I do not buy that reasoning, sorry. It might get fairly close to the correct value, but you certainly do not want average area. What you do want to do is to add up all of the small contributions of consecutive thin shells. In essence, for a thin shell of thickness $dr$ (so thin that area change through it is negligible) the small resistance $dR$ in the shell is given by
$$
dR = \frac{\rho \, dr}{A(r)}.
$$
Then you need to sum those contributions up (read: integrate).

 

[Jaccobtw]

I do not buy that reasoning, sorry. It might get fairly close to the correct value, but you certainly do not want average area. What you do want to do is to add up all of the small contributions of consecutive thin shells.
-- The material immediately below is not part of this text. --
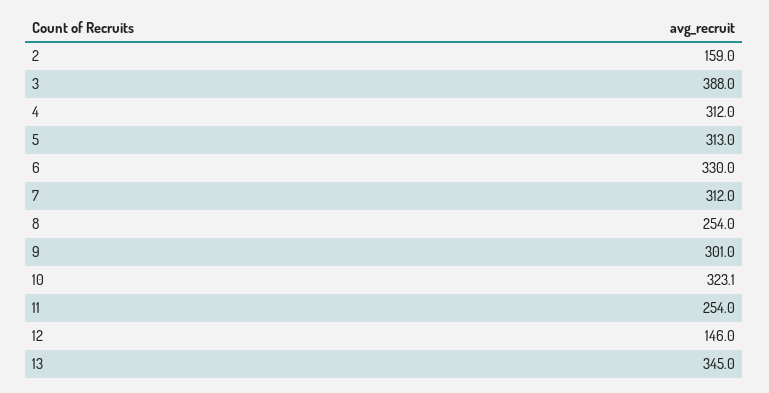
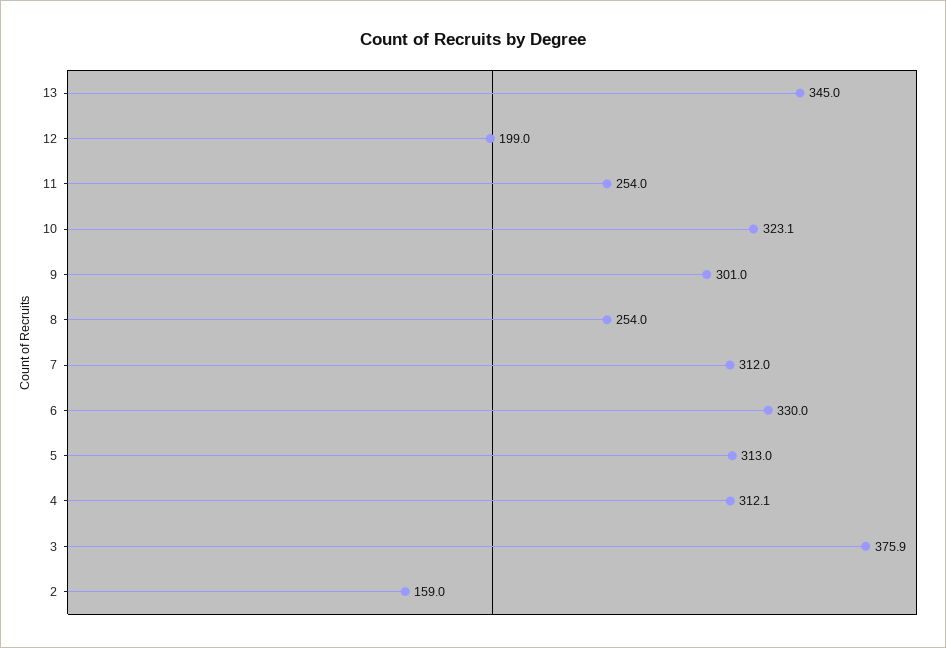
3: 388 -> 375.9
4: 312 -> 312.1
12: 146 -> 199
In essence, for a thin shell of thickness $dr$ (so thin that area change through it is negligible) the small resistance $dR$ in the shell is given by
$$
dR = \frac{\rho \, dr}{A(r)}.
$$
Then you need to sum those contributions up (read: integrate).

Why do you have an r in the denominator?

 

[SammyS]

Why do you have an r in the denominator?

Actually, that's Area in the denominator. - the area of a spherical shell of radius $r$ .
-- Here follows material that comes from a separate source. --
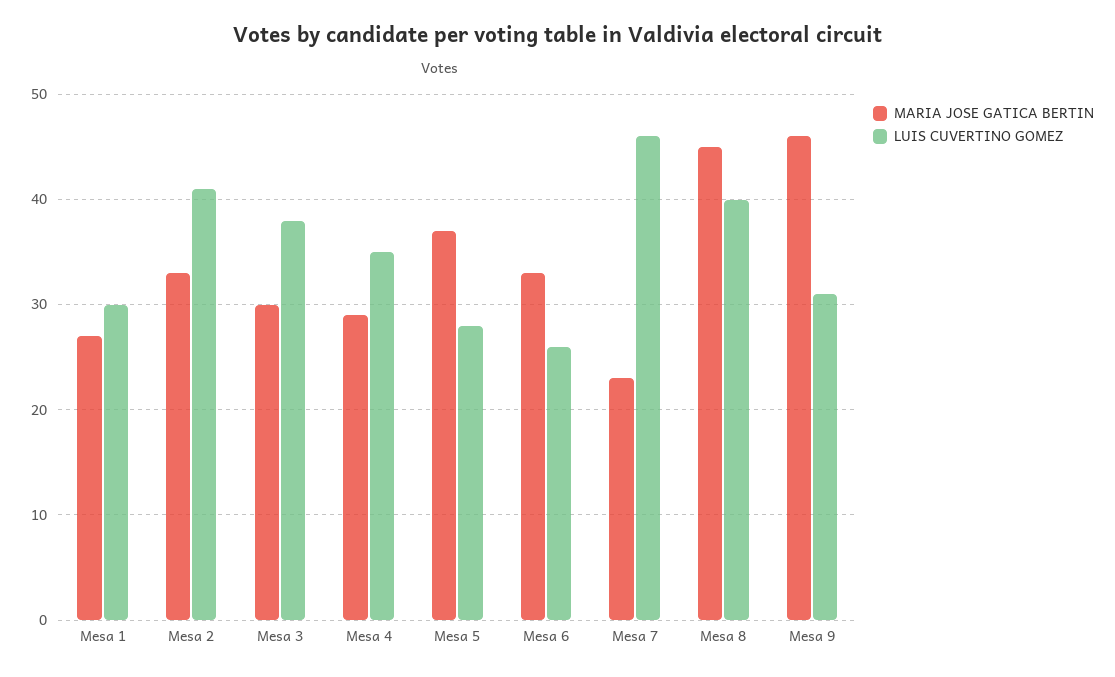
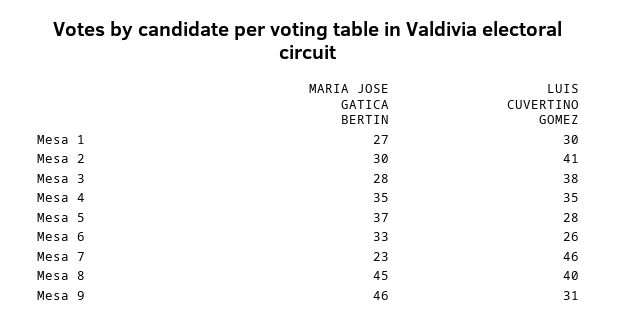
MARIA JOSE GATICA BERTIN, Mesa 2: 33 -> 30
MARIA JOSE GATICA BERTIN, Mesa 3: 30 -> 28
MARIA JOSE GATICA BERTIN, Mesa 4: 29 -> 35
See your Relevant Equation.

 

[bob012345]

Here's what I did:

$$4\pi\int_{40 \times 10^{-9}}^{50 \times 10^{-9}} r^2dr = 2.56 \times 10^{-22}m^3$$

This gives the volume from the inner radius to the outer radius but we need essentially the average surface area. So divide this answer by $10 \times 10^{-9}$ to get the average surface area.

Plug in the rest of the numbers:

$$\frac{(2.44\times10^{-8}\Omega m)(10 \times10^{-9}m)}{2.56 \times10^{-14}m^2}$$

And the answer I got was correct. I hope my reasoning was too.

The best practice in general is to work out the math symbolically so you can see the relationships between variables first and then put in the numbers.

 

[Jaccobtw]

Actually, that's Area in the denominator. - the area of a spherical shell of radius $r$ .

See your Relevant Equation.

Then I guess that makes sense. Find the resistance through each infinitesimal cross sectional area and add them (the resistances, not the area) up.

 

[Orodruin]

Actually, that's Area in the denominator. - the area of a spherical shell of radius $r$ .

See your Relevant Equation.

What he said. The area of the shell is a function of $r$. Hence $A(r)$.